In memoriam: Brother Bonaventure Scully, C.F.X., former rector of Keenan Hall

Author: Michael O. Garvey

In memoriam: Brother Bonaventure Scully, C.F.X.

Brother Bonaventure Scully, C.F.X., former rector of Keenan Hall at the University of Notre Dame, died Thursday (Sept. 1) at Xavier House in Baltimore. He was 87.

Brother Scully, who served in Keenan Hall from 1985 to 1999, was among the most popular and affectionately regarded residence hall rectors in a University proud of its distinctive commitment to the quality of undergraduate communal life.

Before becoming Keenan Hall’s rector, Brother Scully had taught science and religion and served as counselor, retreat director and principal for Xavierian high schools in Massachusetts, Kentucky and New York. He also served in the Catholic school systems of Denver and Memphis as superintendent, and his religious order as its provincial vocation counselor. In 1971, he became the first president of the National Association of Religious Brothers.

At Notre Dame, he became an exemplar of the residence hall rector’s role in loco parentis, regarding his job as primarily a work of hospitable Christian ministry. The door of his apartment on Keenan’s first floor was open most of the time, and there seemed always to be a pot of hearty soup or stew simmering on the stove of its kitchenette. Brother Scully was an accomplished, if somewhat undisciplined chef and no Keenan student during his tenure went long without a home-cooked meal.

Soon after he had moved into Keenan, Brother Scully undertook what one alumnus remembers as the transformation of “an abandoned dungeon of a basement into a bright, well-decorated and much-used social area with drop ceilings, piped-in music, TVs, pool tables, video games and study space. Quite simply, he made the hall itself a more comfortable place to live.”

In addition to being a companion, counselor and disciplinarian in the community life of the hall’s 300 residents, Brother Scully (“Brother Bon,” or simply “Bon,” the students called him) also was an enthusiastic supporter of spiritual retreats and social service projects, particularly of Dismas House, a community in which former prison convicts and college students lived together and where Brother Scully served as part-time cook.

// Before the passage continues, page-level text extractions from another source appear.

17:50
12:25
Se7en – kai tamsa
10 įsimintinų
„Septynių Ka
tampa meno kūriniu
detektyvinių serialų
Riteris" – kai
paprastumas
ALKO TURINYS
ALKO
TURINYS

A native of Baltimore, Brother Scully was graduated from Catholic University of America and professed vows in the Xavierian Brothers in 1951. He held a master’s degree in chemistry from the University of Detroit and a master’s degree in religious education from Loyola University in Chicago.

“My most cherished pursuits,” he wrote recently, “were mostly my teaching, my efforts to encourage young people to deepen their relations with Jesus and to reach out to the less fortunate.”

The pursuits Brother Bon most cherished were, to those who lived in Keenan Hall and to most others who lived and worked at Notre Dame from 1985 to 1999, always plain to see.